森田一義氏 赤塚さん葬儀で弔辞 全文

8月の2日に、あなたの訃報に接しました。6年間の長きにわたる闘病生活の中で、ほんのわずかではありますが回復に向かっていたのに、本当に残念です。

 われわれの世代は、赤塚先生の作品に影響された、第一世代といっていいでしょう。あなたの今までになかった作品や、その特異なキャラクター…。私たち世代に強烈に受け入れられました。

 10代の終わりから、われわれの青春は赤塚不二夫一色でした。何年か過ぎ、私がお笑いの世界を目指して九州から上京して、歌舞伎町の裏の小さなバーでライブみたいなことをやっていたときに、あなたは突然私の眼前に現れました。その時のことは、いまでもハッキリ覚えています。

 「赤塚不二夫が来た。あれが赤塚不二夫だ。私を見ている…」

 この突然の出来事で、重大な事に、私はアガることすらできなかった。終わって私の所にやってきたあなたは、「君は面白い。お笑いの世界に入れ。8月の終わりに僕の番組があるから、それに出ろ。それまでは住むところがないから、私のマンションにいろ」と、こう言いました。

 自分の人生にも、他人の人生にも影響を及ぼすような大きな決断を、この人はこの場でしたのです。それにも度肝を抜かれました。

 それから、長い付き合いが始まりました。しばらくは毎日、新宿の「ひとみ寿司」というところで夕方に集まっては、深夜までドンチャン騒ぎをし、いろんなネタを作りながら、あなたに教えを受けました。色んなことを語ってくれました。お笑いのこと、映画のこと、絵画のこと…。ほかのことも、いろいろとあなたに学びました。あなたが私に言ってくれたことは、未だにわたしにとって金言として、心の中に残っています。そして、仕事に生かしております。

 赤塚先生は、本当にやさしい方です。シャイな方です。麻雀をするときも、相手のフリコミで上がると、相手が機嫌を悪くするのを恐れて、ツモでしか上がりませんでした。あなたが、麻雀で勝ったところを、見たことがありません。

 その裏には、強烈な反骨精神もありました。あなたはすべての人を、快く受け入れました。そのために、ダマされたことも数々あります。金銭的にも大きな打撃を受けたこともあります。しかし、あなたから後悔の言葉や、相手を恨む言葉を聞いたことがありません。あなたは私の父のようであり、兄のようであり、そして時折見せる、あの底抜けに無邪気な笑顔は、はるか年下の弟のようでもありました。
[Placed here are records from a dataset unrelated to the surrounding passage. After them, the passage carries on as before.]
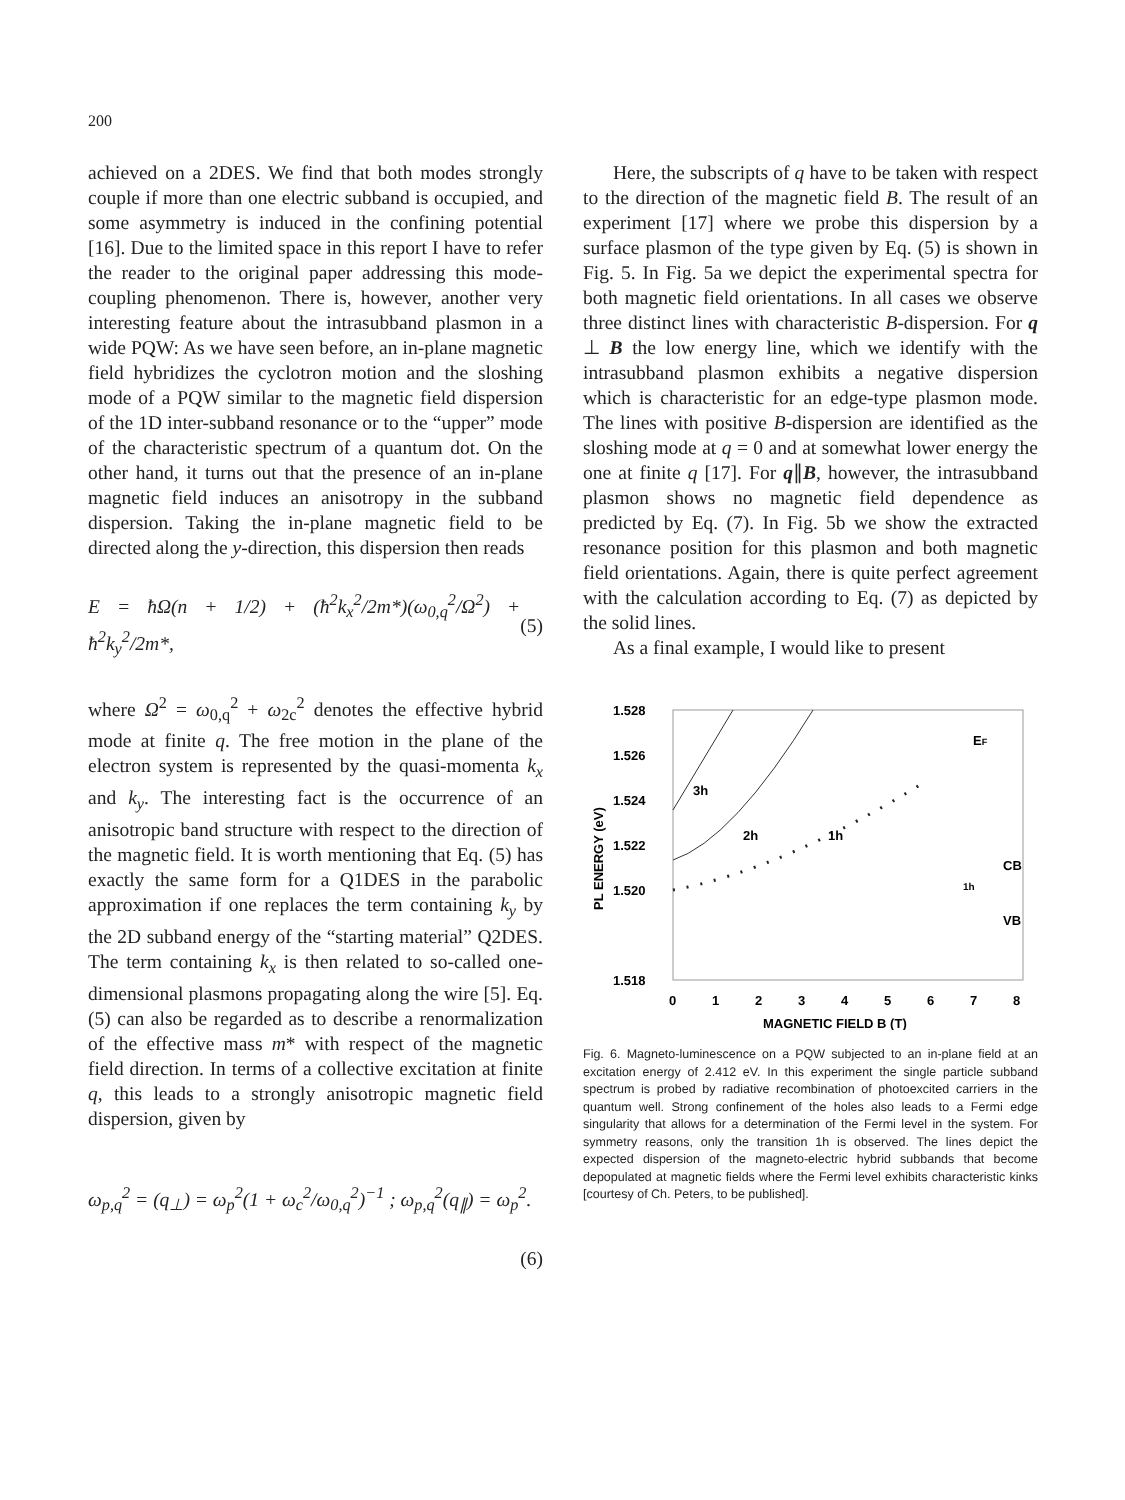200
achieved on a 2DES. We find that both modes strongly couple if more than one electric subband is occupied, and some asymmetry is induced in the confining potential [16]. Due to the limited space in this report I have to refer the reader to the original paper addressing this mode-coupling phenomenon. There is, however, another very interesting feature about the intrasubband plasmon in a wide PQW: As we have seen before, an in-plane magnetic field hybridizes the cyclotron motion and the sloshing mode of a PQW similar to the magnetic field dispersion of the 1D inter-subband resonance or to the “upper” mode of the characteristic spectrum of a quantum dot. On the other hand, it turns out that the presence of an in-plane magnetic field induces an anisotropy in the subband dispersion. Taking the in-plane magnetic field to be directed along the y-direction, this dispersion then reads
E = ħΩ(n + 1/2) + (ħ<sup>2</sup>k<sub>x</sub><sup>2</sup>/2m*)(ω<sub>0,q</sub><sup>2</sup>/Ω<sup>2</sup>) + ħ<sup>2</sup>k<sub>y</sub><sup>2</sup>/2m*, (5)
where Ω<sup>2</sup> = ω<sub>0,q</sub><sup>2</sup> + ω<sub>2c</sub><sup>2</sup> denotes the effective hybrid mode at finite q. The free motion in the plane of the electron system is represented by the quasi-momenta k<sub>x</sub> and k<sub>y</sub>. The interesting fact is the occurrence of an anisotropic band structure with respect to the direction of the magnetic field. It is worth mentioning that Eq. (5) has exactly the same form for a Q1DES in the parabolic approximation if one replaces the term containing k<sub>y</sub> by the 2D subband energy of the “starting material” Q2DES. The term containing k<sub>x</sub> is then related to so-called one-dimensional plasmons propagating along the wire [5]. Eq. (5) can also be regarded as to describe a renormalization of the effective mass m* with respect of the magnetic field direction. In terms of a collective excitation at finite q, this leads to a strongly anisotropic magnetic field dispersion, given by
ω<sub>p,q</sub><sup>2</sup> = (q<sub>⊥</sub>) = ω<sub>p</sub><sup>2</sup>(1 + ω<sub>c</sub><sup>2</sup>/ω<sub>0,q</sub><sup>2</sup>)<sup>−1</sup> ; ω<sub>p,q</sub><sup>2</sup>(q<sub>∥</sub>) = ω<sub>p</sub><sup>2</sup>.
(6)
Here, the subscripts of q have to be taken with respect to the direction of the magnetic field B. The result of an experiment [17] where we probe this dispersion by a surface plasmon of the type given by Eq. (5) is shown in Fig. 5. In Fig. 5a we depict the experimental spectra for both magnetic field orientations. In all cases we observe three distinct lines with characteristic B-dispersion. For q ⊥ B the low energy line, which we identify with the intrasubband plasmon exhibits a negative dispersion which is characteristic for an edge-type plasmon mode. The lines with positive B-dispersion are identified as the sloshing mode at q = 0 and at somewhat lower energy the one at finite q [17]. For q∥B, however, the intrasubband plasmon shows no magnetic field dependence as predicted by Eq. (7). In Fig. 5b we show the extracted resonance position for this plasmon and both magnetic field orientations. Again, there is quite perfect agreement with the calculation according to Eq. (7) as depicted by the solid lines.
As a final example, I would like to present
1.528
1.526
1.524
1.522
1.520
1.518
PL ENERGY (eV)
0
1
2
3
4
5
6
7
8
MAGNETIC FIELD B (T)
3h
2h
1h
EF
CB
VB
1h
Fig. 6. Magneto-luminescence on a PQW subjected to an in-plane field at an excitation energy of 2.412 eV. In this experiment the single particle subband spectrum is probed by radiative recombination of photoexcited carriers in the quantum well. Strong confinement of the holes also leads to a Fermi edge singularity that allows for a determination of the Fermi level in the system. For symmetry reasons, only the transition 1h is observed. The lines depict the expected dispersion of the magneto-electric hybrid subbands that become depopulated at magnetic fields where the Fermi level exhibits characteristic kinks [courtesy of Ch. Peters, to be published].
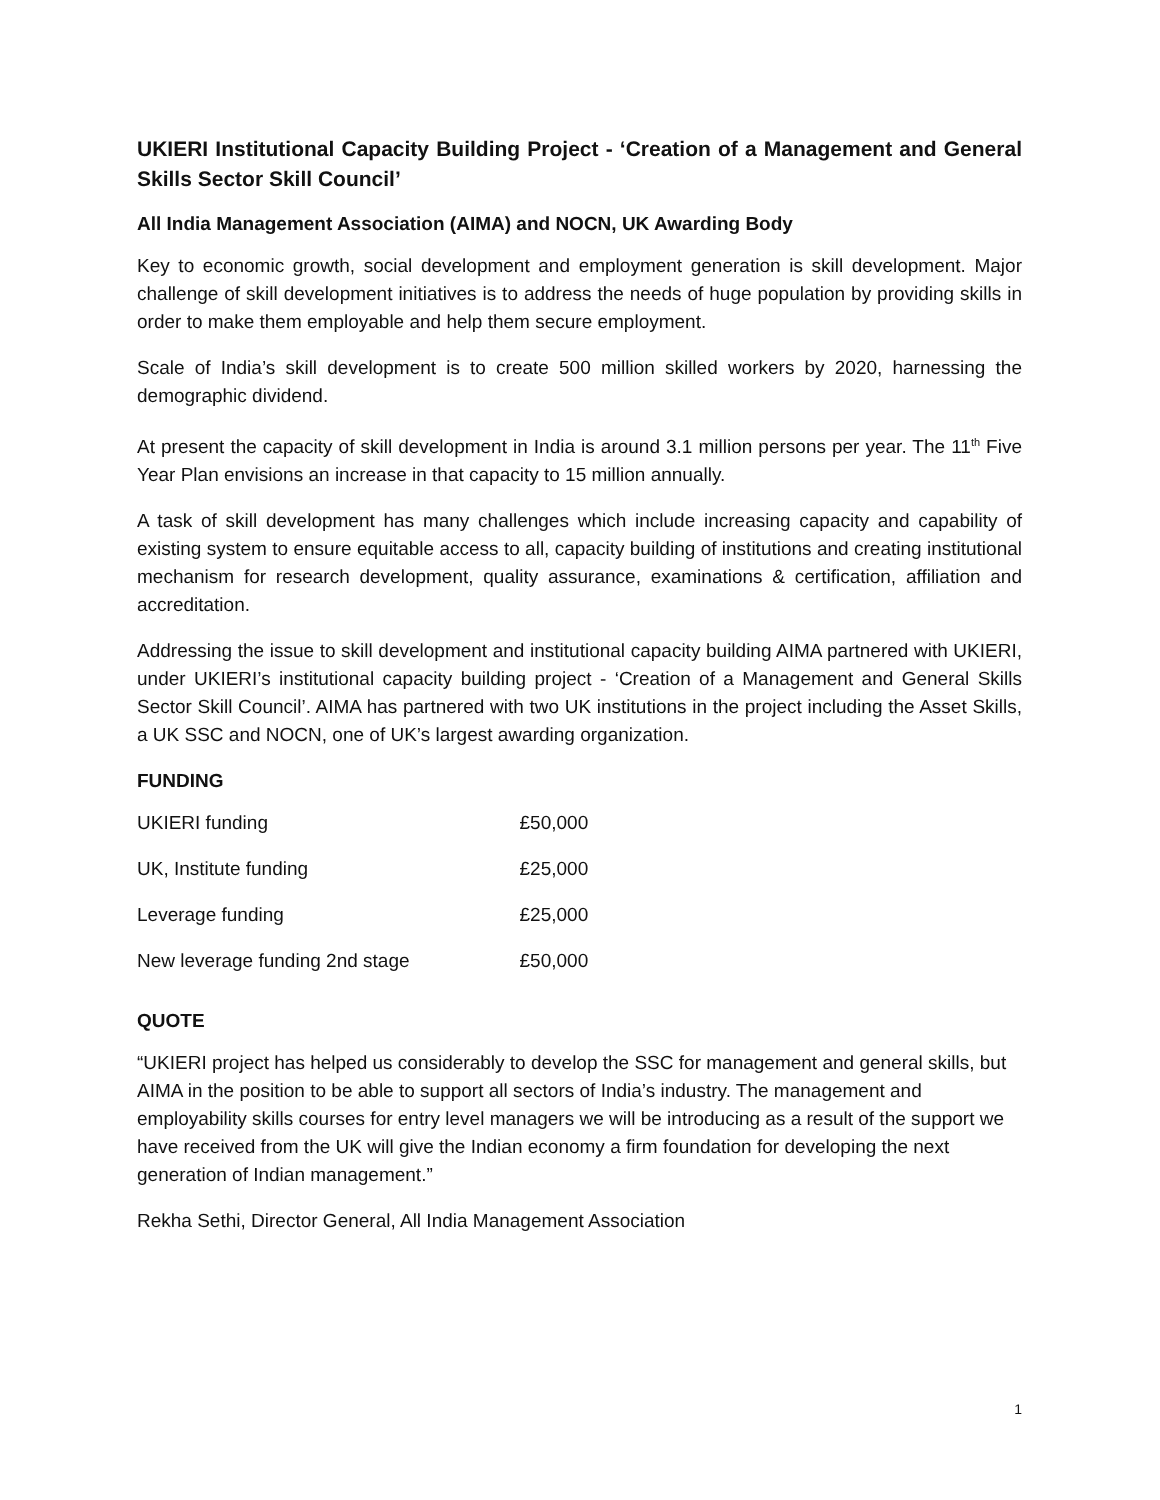UKIERI Institutional Capacity Building Project - ‘Creation of a Management and General Skills Sector Skill Council’
All India Management Association (AIMA) and NOCN, UK Awarding Body
Key to economic growth, social development and employment generation is skill development. Major challenge of skill development initiatives is to address the needs of huge population by providing skills in order to make them employable and help them secure employment.
Scale of India’s skill development is to create 500 million skilled workers by 2020, harnessing the demographic dividend.
At present the capacity of skill development in India is around 3.1 million persons per year. The 11<sup>th</sup> Five Year Plan envisions an increase in that capacity to 15 million annually.
A task of skill development has many challenges which include increasing capacity and capability of existing system to ensure equitable access to all, capacity building of institutions and creating institutional mechanism for research development, quality assurance, examinations & certification, affiliation and accreditation.
Addressing the issue to skill development and institutional capacity building AIMA partnered with UKIERI, under UKIERI’s institutional capacity building project - ‘Creation of a Management and General Skills Sector Skill Council’. AIMA has partnered with two UK institutions in the project including the Asset Skills, a UK SSC and NOCN, one of UK’s largest awarding organization.
FUNDING
| UKIERI funding | £50,000 |
| UK, Institute funding | £25,000 |
| Leverage funding | £25,000 |
| New leverage funding 2nd stage | £50,000 |
QUOTE
“UKIERI project has helped us considerably to develop the SSC for management and general skills, but AIMA in the position to be able to support all sectors of India’s industry. The management and employability skills courses for entry level managers we will be introducing as a result of the support we have received from the UK will give the Indian economy a firm foundation for developing the next generation of Indian management.”
Rekha Sethi, Director General, All India Management Association
1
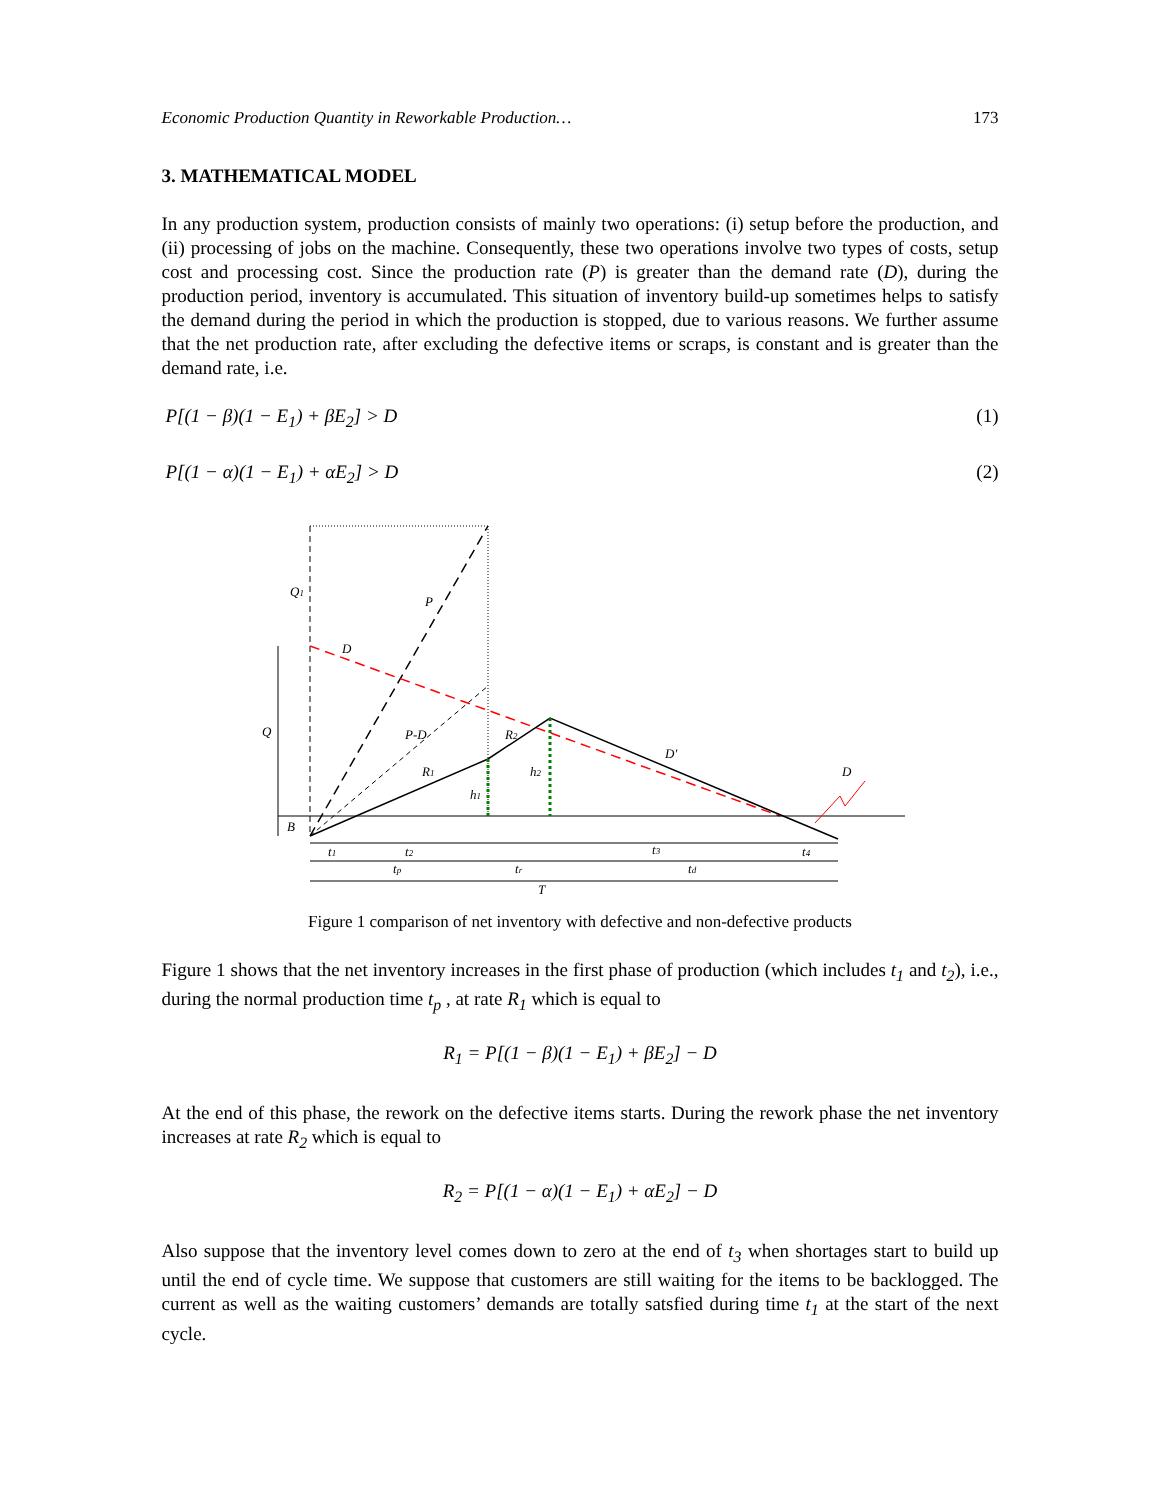Economic Production Quantity in Reworkable Production… 173
3. MATHEMATICAL MODEL
In any production system, production consists of mainly two operations: (i) setup before the production, and (ii) processing of jobs on the machine. Consequently, these two operations involve two types of costs, setup cost and processing cost. Since the production rate (P) is greater than the demand rate (D), during the production period, inventory is accumulated. This situation of inventory build-up sometimes helps to satisfy the demand during the period in which the production is stopped, due to various reasons. We further assume that the net production rate, after excluding the defective items or scraps, is constant and is greater than the demand rate, i.e.
P[(1 − β)(1 − E<sub>1</sub>) + βE<sub>2</sub>] > D (1)
P[(1 − α)(1 − E<sub>1</sub>) + αE<sub>2</sub>] > D (2)
Q1
P
D
Q
P-D
R2
D'
D
R1
h2
h1
B
t1
t2
t3
t4
tp
tr
td
T
Figure 1 comparison of net inventory with defective and non-defective products
Figure 1 shows that the net inventory increases in the first phase of production (which includes t<sub>1</sub> and t<sub>2</sub>), i.e., during the normal production time t<sub>p</sub> , at rate R<sub>1</sub> which is equal to
R<sub>1</sub> = P[(1 − β)(1 − E<sub>1</sub>) + βE<sub>2</sub>] − D
At the end of this phase, the rework on the defective items starts. During the rework phase the net inventory increases at rate R<sub>2</sub> which is equal to
R<sub>2</sub> = P[(1 − α)(1 − E<sub>1</sub>) + αE<sub>2</sub>] − D
Also suppose that the inventory level comes down to zero at the end of t<sub>3</sub> when shortages start to build up until the end of cycle time. We suppose that customers are still waiting for the items to be backlogged. The current as well as the waiting customers’ demands are totally satsfied during time t<sub>1</sub> at the start of the next cycle.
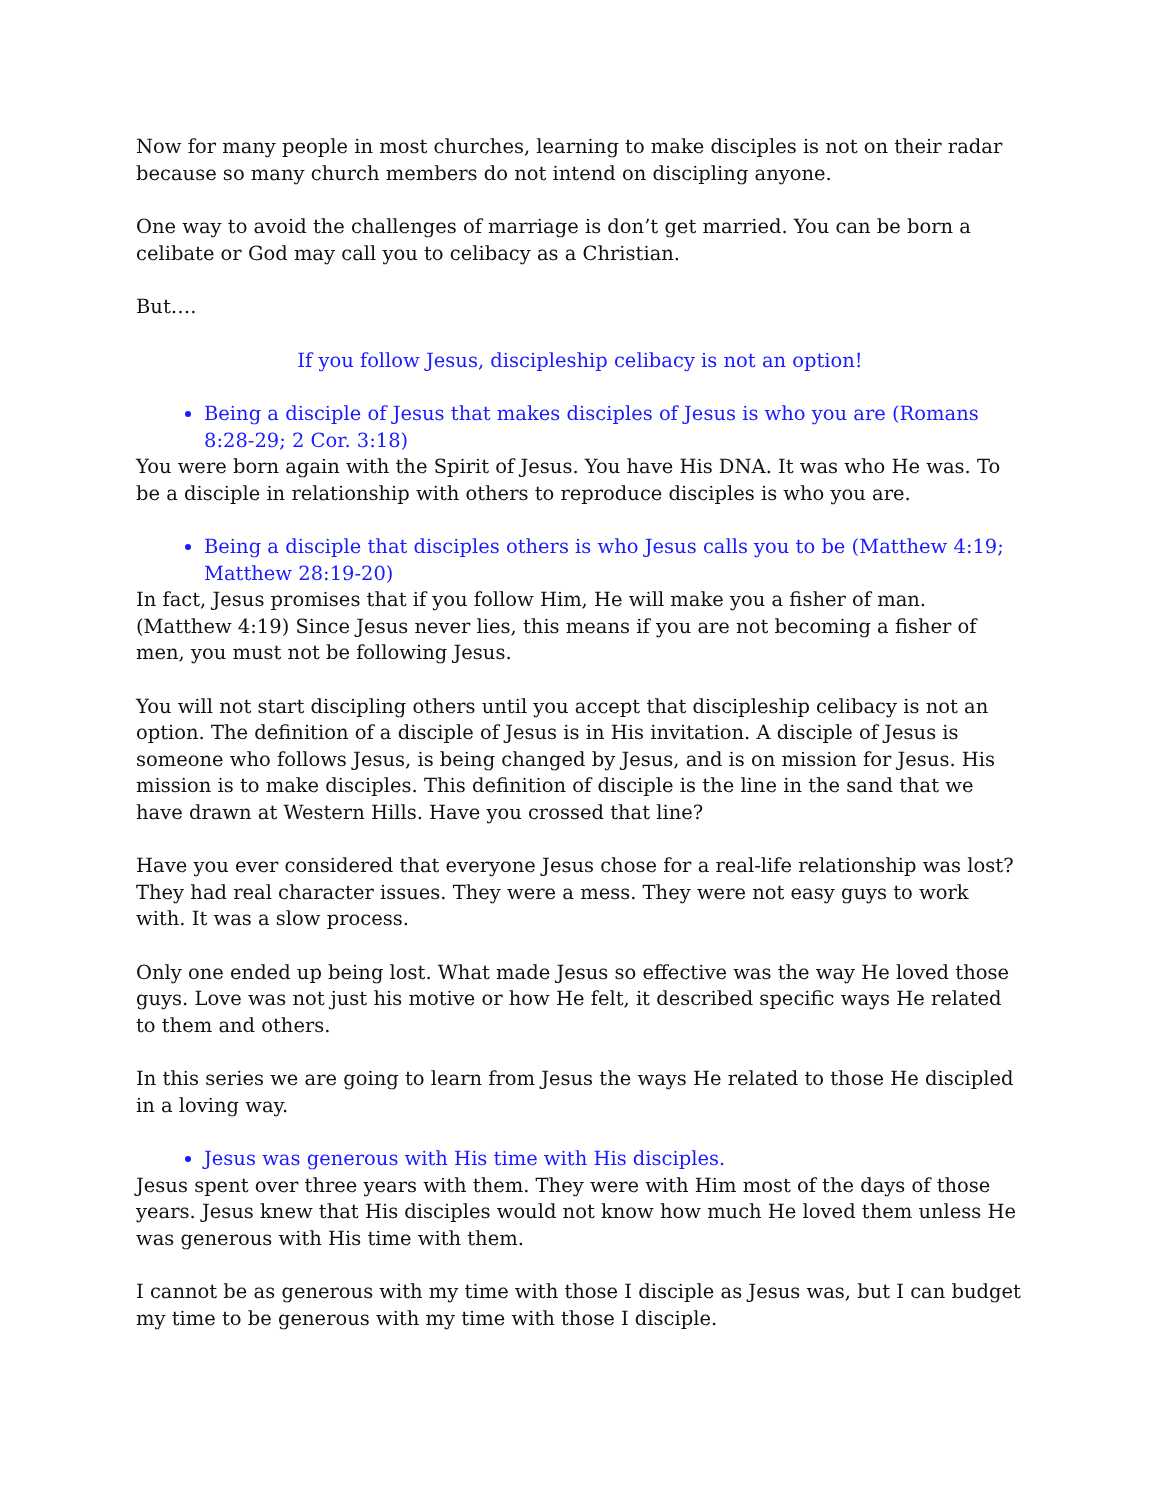Now for many people in most churches, learning to make disciples is not on their radar because so many church members do not intend on discipling anyone.
One way to avoid the challenges of marriage is don’t get married. You can be born a celibate or God may call you to celibacy as a Christian.
But….
If you follow Jesus, discipleship celibacy is not an option!
Being a disciple of Jesus that makes disciples of Jesus is who you are (Romans 8:28-29; 2 Cor. 3:18)
You were born again with the Spirit of Jesus. You have His DNA. It was who He was. To be a disciple in relationship with others to reproduce disciples is who you are.
Being a disciple that disciples others is who Jesus calls you to be (Matthew 4:19; Matthew 28:19-20)
In fact, Jesus promises that if you follow Him, He will make you a fisher of man. (Matthew 4:19) Since Jesus never lies, this means if you are not becoming a fisher of men, you must not be following Jesus.
You will not start discipling others until you accept that discipleship celibacy is not an option. The definition of a disciple of Jesus is in His invitation. A disciple of Jesus is someone who follows Jesus, is being changed by Jesus, and is on mission for Jesus. His mission is to make disciples. This definition of disciple is the line in the sand that we have drawn at Western Hills. Have you crossed that line?
Have you ever considered that everyone Jesus chose for a real-life relationship was lost? They had real character issues. They were a mess. They were not easy guys to work with. It was a slow process.
Only one ended up being lost. What made Jesus so effective was the way He loved those guys. Love was not just his motive or how He felt, it described specific ways He related to them and others.
In this series we are going to learn from Jesus the ways He related to those He discipled in a loving way.
Jesus was generous with His time with His disciples.
Jesus spent over three years with them. They were with Him most of the days of those years. Jesus knew that His disciples would not know how much He loved them unless He was generous with His time with them.
I cannot be as generous with my time with those I disciple as Jesus was, but I can budget my time to be generous with my time with those I disciple.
 あなたは、生活すべてがギャグでした。タコ(八郎)ちゃんの葬儀の時に、大きく笑いながらも、目からボロボロと涙がこぼれ落ち、出棺のときタコちゃんの額をピシャリと叩いては「この野郎逝きやがった」と、また高笑いしながら、大きな涙を流してました。あなたはギャグによって、物事を無化していったのです。

 あなたの考えは、すべての出来事、存在を、あるがままに前向きに肯定し、受け入れることです。それによって人間は、重苦しい陰の世界から解放され、軽やかになり、また時間は前後関係を絶ち放たれて、その時その場が異様に明るく感じられます。この考えを、あなたは見事に一言で言い表してます。すなわち、「これでいいのだ」と。

 いま2人で過ごした色んな出来事が、場面が、思い浮かべられています。軽井沢で過ごした何度かの正月、伊豆での正月、そして、海外へのあの珍道中…。どれもが、本当に、こんな楽しいことがあっていいのかと思うばかりの、素晴らしい時間でした。最後になったのは、京都五山送り火です。あのときのあなたの柔和な笑顔は、お互いの労をねぎらっているようで、一生忘れることができません。

 あなたはいま、この会場のどこか片隅で、ちょっと高いところから、あぐらをかいて、肘をつき、ニコニコと眺めていることでしょう。そして私に「お前もお笑いやっているなら、弔辞で笑わせてみろ」と言っているに違いありません。あなたにとって、死も一つのギャグなのかもしれません。私は、人生で初めて読む弔辞があなたへのものとは、夢想だにしませんでした。

 私はあなたに、生前お世話になりながら、ひと言もお礼を言ったことがありません。それは、肉親以上の関係であるあなたとの間に、お礼を言うときに漂う他人行儀な雰囲気が堪らなかったのです。あなたも、同じ考えだということを、他人を通じて知りました。しかし、いま、お礼を言わさせていただきます。

 赤塚先生、本当にお世話になりました。ありがとうございました。私も、あなたの数多くの作品の一つです。合掌。